Problem statement ▸ Rewrite the lines of the listing below as a numbered list, without blank lines. Leave the pictures out of your answer.

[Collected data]
════

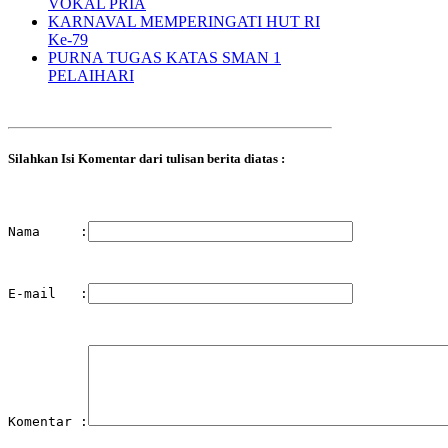
VOKAL PRIA
KARNAVAL MEMPERINGATI HUT RI
Ke-79
PURNA TUGAS KATAS SMAN 1
PELAIHARI
Silahkan Isi Komentar dari tulisan berita diatas :
Nama     :
E-mail   :
Komentar :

════

Response area ▸
1. VOKAL PRIA
2. KARNAVAL MEMPERINGATI HUT RI
3. Ke-79
4. PURNA TUGAS KATAS SMAN 1
5. PELAIHARI
6. Silahkan Isi Komentar dari tulisan berita diatas :
7. Nama     :
8. E-mail   :
9. Komentar :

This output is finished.